Not that he’d ever see that. Not that he’d ever understand that.”
Amy pours herself another drink.
“We’re not arrogant. We keep our minds open, ask questions.
Except the ones we never think to ask. ‘What if dark matter is
a deviation from the Standard Model because it’s not actually part
of this universe?’ Can you imagine any journal publishing that?”
“He
was so earnest too. ‘I’m part of the science side of tumblr
now.’” I make a sound that tries to be a laugh. “Perhaps
he is tumblr. If we’re
going down rabbit holes. Remember Demar and his tulpa thesis? What if
emergent AI isn’t going to emerge on the internet but in the real
world? Each one born from our understanding of it. Walking around it
it, convinced they are something else. That sounds like it makes
sense. It shouldn’t.”
I pour myself
another drink. The bottle is almost empty. I’m still sober.
There is a knock on
our office door before it opens a moment later. Never mind that we’re
in the third most secure facility in North America. Or that you need
a keycard. The man who enters look ordinary enough, though with tired
circles under his eyes.
“Jay told me
about his adventure; I thought it best to find out how the recipients
were coping with it.” His voice is calm and dry at once.
That, and the door
that shouldn’t have opened. “You’re Honcho.”
He nods to me.
“It’s Jay’s term for me, yes. The wandering magician, to
others. Jay is – fond of adventures, and not the kind of person one
can forget with drink.”
There is no
judgement in the words. Somehow that makes it worse. Anne stares at
him. “Why are you here?”
“Probably not for
the reasons you think.” The magician’s smile is gently human.

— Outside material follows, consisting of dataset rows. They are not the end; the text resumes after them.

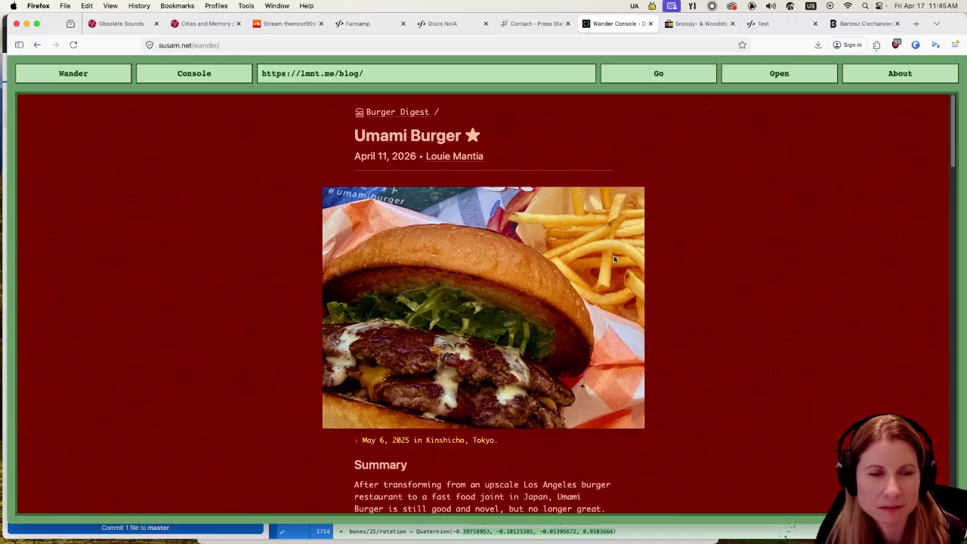
scroll(611, 324, down, 3)
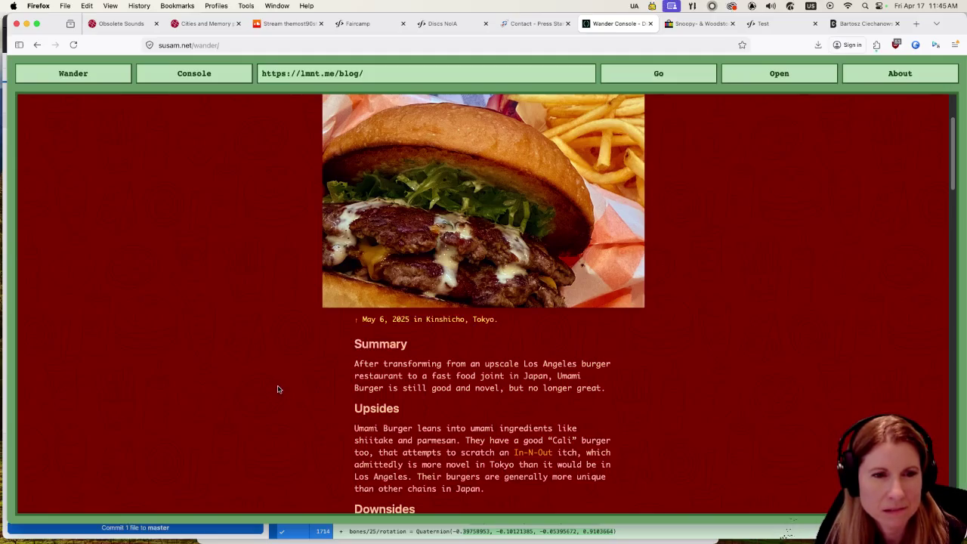
scroll(277, 387, down, 3)
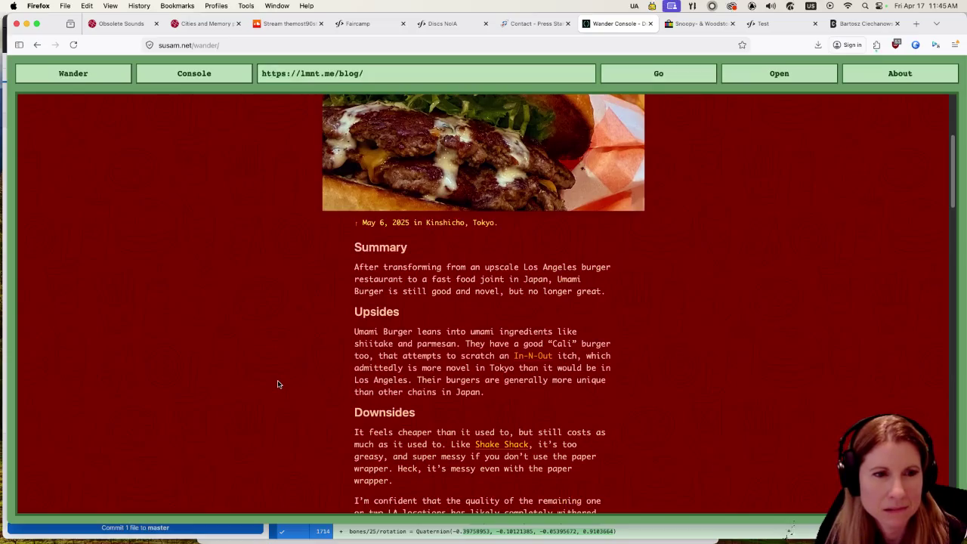
scroll(276, 377, up, 5)
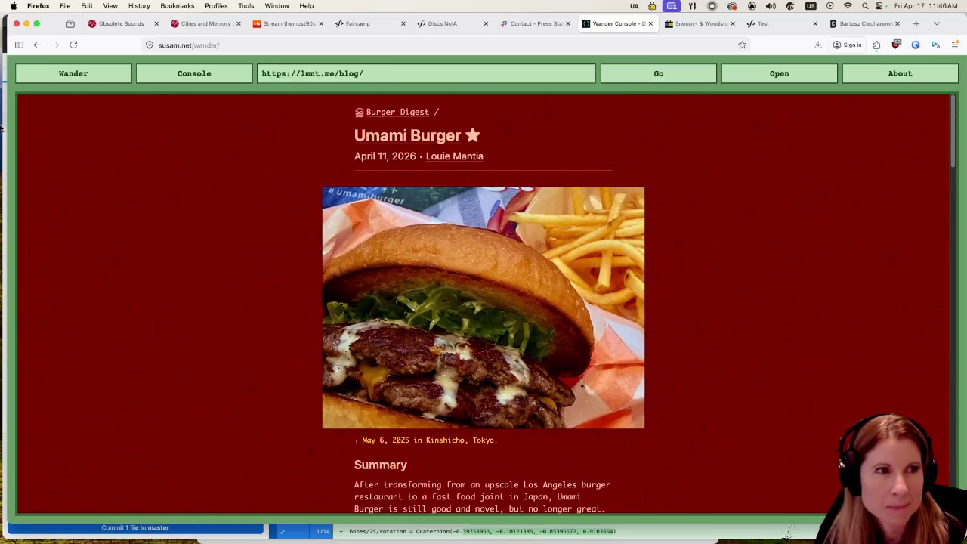
click(37, 44)
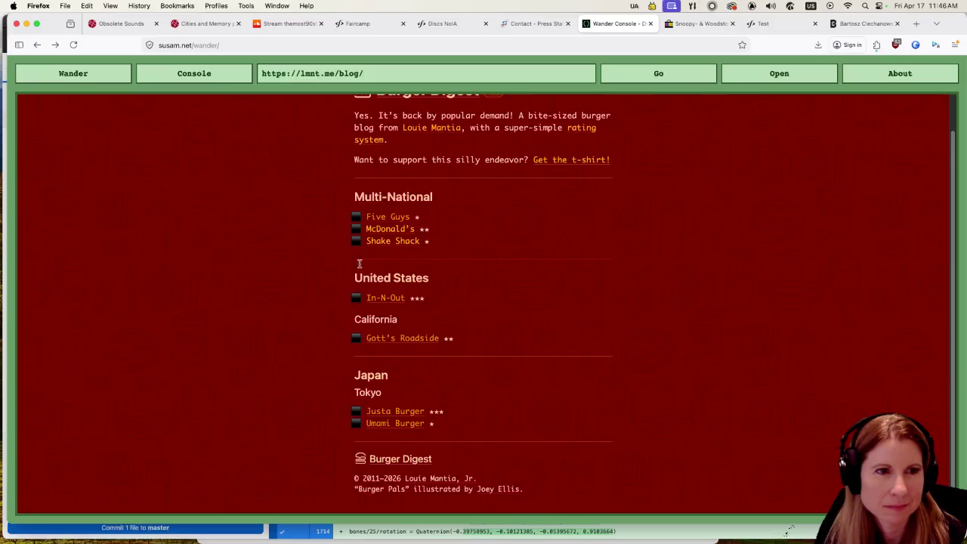
Peek at the McDonald's review, then open the Shake Shack review instead.
click(381, 230)
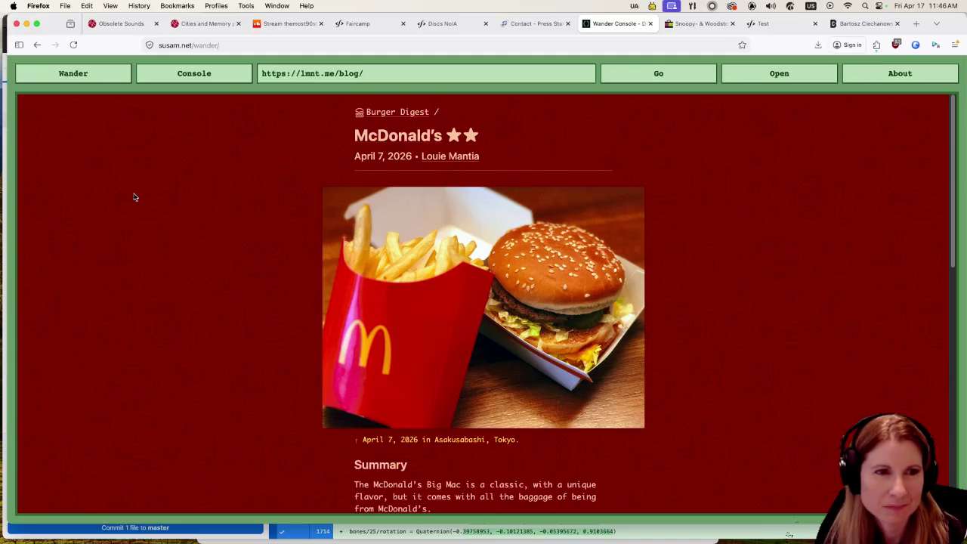
click(37, 44)
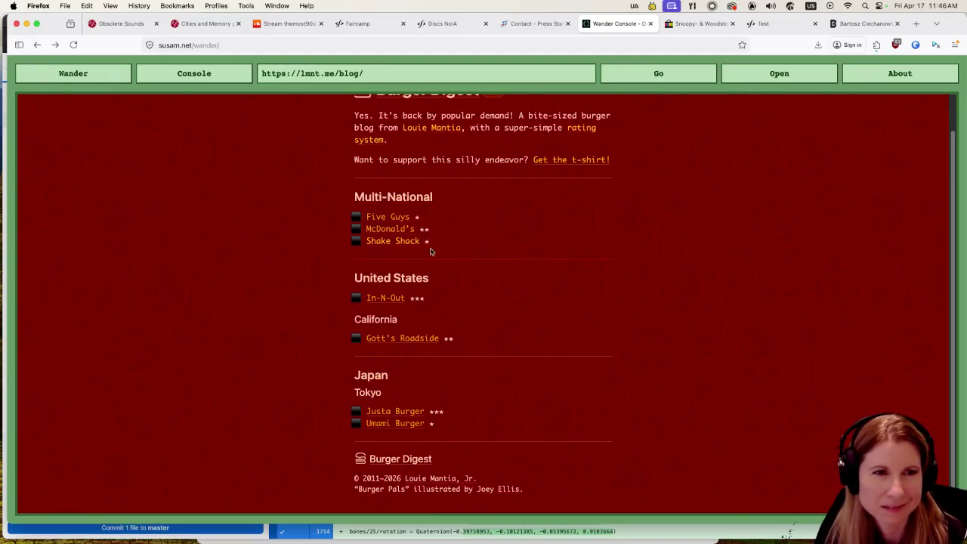
click(395, 242)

“I’m not about to do something crude like erase memories, and
making you forget you met Jay would, to Jay, be a very rude thing to
do. But I can dull the memories, take the edges off things. Let you
return to your lives without falling away from them.”
“I knew Lew
Saunders.” Anne’s voice is flat. “Almost no one talks about
him. One day he was a genetics researcher, the next he came up with
this theory that we’re a chrysallis out of which something else was
meant to emerge, and wanted the funding to turn us all into gods. He
killed himself two years later, long after he’d been run out of
even the crackpot communities. I don’t want that.”
The magician nods.
It’s strange to think that term. “People ask ‘why do we fall?’
but often it’s because we were pushed, and pushed so hard all we
can do is fall instead of rising. The world is bigger than you want
to know. It’s bigger than people can deal with and still be people.
So part of what I do is protect from that. Help people find ways of
coping with new understanding. Jay does as well, in his own way. But
he was so eager to explain dark matter that it went – rather
jaysome, I imagine.”
I nod.
“Trust
me: you’re handling this better than most. A bishop once tried to
an exorcism on Jay.” Anne’s laugh is sharp, surprised. The
wandering magician grins. “Yeah. On the plus side, Jay was actually
shocked speechless. On the downside, he decided to find
approximations to demons to prove he wasn’t one. It took over a
week to clean up that
mess.”
“We’d be poor
scientists if we hid from the truth, no matter how hard it seemed.”
“Jay
isn’t truth.
He’s – far, far Outside that, and
not part of the universe at all.”
“To enter
something is to become part of it.” My voice sounds funny even to
me.
The magician stares
at me for a long moment. “I know. I try not to think about that.
You can’t fit Jay into things, but you can understand that jaysome
is an outlier to everything. Science still is. The world still works
according to the laws you know,” he says, and his voice is deep and
soothing. “There are other ways it can work, intersections you
might find don’t worry you as much as they used to. but the choices
remain yours: to fall, to rise, or to remain?”
He offers no
solution. But he takes the bottle and beakers gently, and they
vanish. Transformed. Changed. He turns and walks back out of the lab.
“Jay
would be disappointed
if we didn’t keep doing science,” I say slowly.
“He would.”
Anne nods, and we head back to the computers and the monitors.
Given the choice,
we will stay and we will rise. Why do we fall? Because we are afraid,
and there is so much more in the world than fear.